_TASKS_
[a] In the discussion about warnings and notices, which two means does the writer name for dealing with the case consistently?
[b] From the discussion about warnings and notices, quote the passage that begins with the words containing "It breaks my" and ends with "develop portable code.".

_PROVIDED TEXT_
☆ ☆ ☆ ☆ ☆ ☆ ☆

> No, code doesn't break. It now shows a warning instead of an error. There
is no behavioural change.
It breaks my app. Does that count? And didn't you follow up by referencing
this as "adding settings that change behaviour"? Does it change behavior or
not?

> Adding a configuration setting to make this a notice on some
installations and not on others, would just mean that anything that needs
to be able to run everywhere needs to take care to not rely on the setting
either way, making it harder to develop portable code.
What code now relies on this raising a warning rather than a notice that
can't consistently deal with it by using isset or the null coalescing
operator? Or are you subtly referring to the fact that this RFC is a
stepping stone to escalating the severity to throwing an error?

☆ ☆ ☆ ☆ ☆ ☆ ☆

_SOURCE MATERIAL_

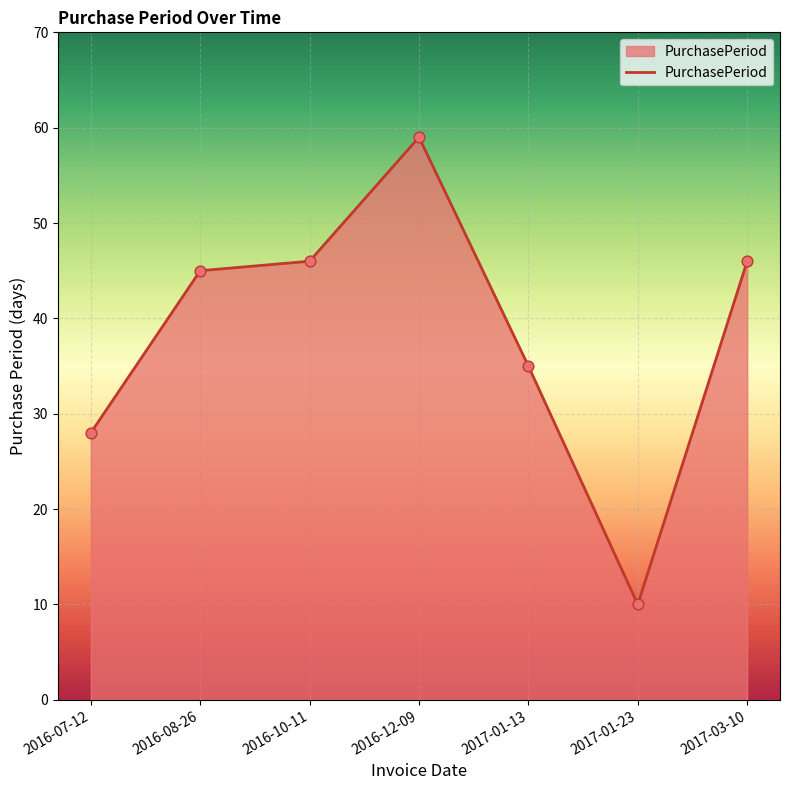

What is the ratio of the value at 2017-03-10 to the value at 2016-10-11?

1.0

☆ ☆ ☆ ☆ ☆ ☆ ☆

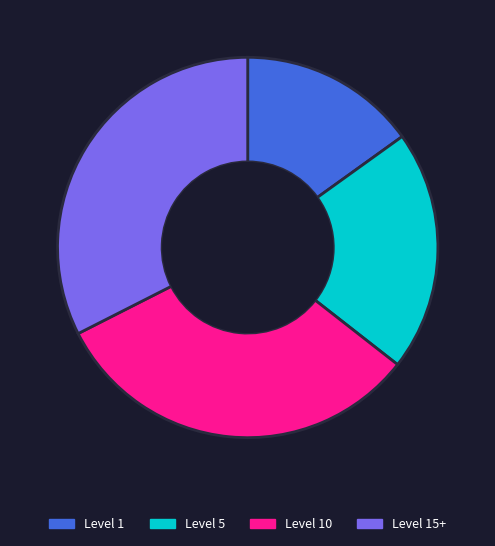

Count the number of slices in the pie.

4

☆ ☆ ☆ ☆ ☆ ☆ ☆

_REPLIES_
[a] Using isset or the null coalescing operator.

[b]
It breaks my app. Does that count? And didn't you follow up by referencing
this as "adding settings that change behaviour"? Does it change behavior or
not?

> Adding a configuration setting to make this a notice on some
installations and not on others, would just mean that anything that needs
to be able to run everywhere needs to take care to not rely on the setting
either way, making it harder to develop portable code.